Secondly, the article talks about things like testimony before Congress. It's not just that people use YouTube to upload conference presentations (they do) but it's also a general platform for excerpts from tv, other proceedings, etc. So I think it doesnt lead anywhere to just dismiss is as "why are they posting on YouTube anyway"
We have an entire agency - the US Government Publishing Office - whose job is to maintain the Congressional Record and handle all sorts of other printing and preservation requirements for the government. Why isn't congressional testimony there? Like, yes, it's bad for YouTube to delete congressional testimony, but isn't it worse to entrust YouTube with it in the first place?
Often it's much easier to understand another's research in the form of a presentation than a paper (papers give you the details but not necessarily the high level story), so, like it or not, YouTube is a significant scientific repository.

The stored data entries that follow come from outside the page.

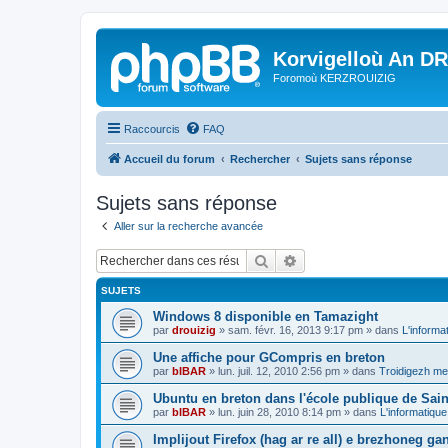
Korvigelloù An D
Foromoù KERZROUIZIG
Raccourcis
FAQ
Accueil du forum
Rechercher
Sujets sans réponse
Sujets sans réponse
Aller sur la recherche avancée
Rechercher
Recherche avancée
SUJETS
Windows 8 disponible en Tamazight
par
drouizig
»
sam. févr. 16, 2013 9:17 pm
» dans
L'informa
Une affiche pour GCompris en breton
par
bIBAR
»
lun. juil. 12, 2010 2:56 pm
» dans
Troidigezh mez
Ubuntu en breton dans l'école publique de Sain
par
bIBAR
»
lun. juin 28, 2010 8:14 pm
» dans
L'informatique
Implijout Firefox (hag ar re all) e brezhoneg ga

Allowing companies to centralize vital functions of our society because it brings them profit and then whining that they're profit-motivated is a losing game. That's all.
Imagine if we'd had all our discussions of the vaccine on Google+ and then it shut down. Nobody calls the Google+ shutdown "censorship," and yet it would have had exactly the same effect.
Sure, but it's not ALL conversations they are shutting down. Adn then it's a simple observation that if they are doing it for their ad revenue, then advertising companies are the ones deciding this. So then advertisers are the ones effectively allowing and disallowing the medical advise. I don't see that as ethical.
Again, if they come up with "universal" rules like "no discussion of this whatsoever", I would agree, but it is obviously clear there are right and wrong discussions based on what a corporation and/or their advertisers deem fit. This means they are indeed trying to advise the public with what medical actions to take, and people are not "going to another platform" for this.
YouTube's current policy isn't an accident or secret: "YouTube doesn't allow content that spreads medical misinformation that contradicts local health authorities’ or the World Health Organization’s (WHO) medical information about COVID-19. ... Don’t post content on YouTube if it includes any of the following: Claims that Ivermectin or Hydroxychloroquine are effective treatments for COVID-19" https://support.google.com/youtube/answer/9891785?hl=en (The part about Ivermectin or Hydroxychloroquine was added in early April.)
> What happens to confidence in public health and USG if ivermectin turns out to be safe and effective for COVID, and the genetic vaccines turn out to have signficant safety issues? This looks like a very plausible scenario from where I sit.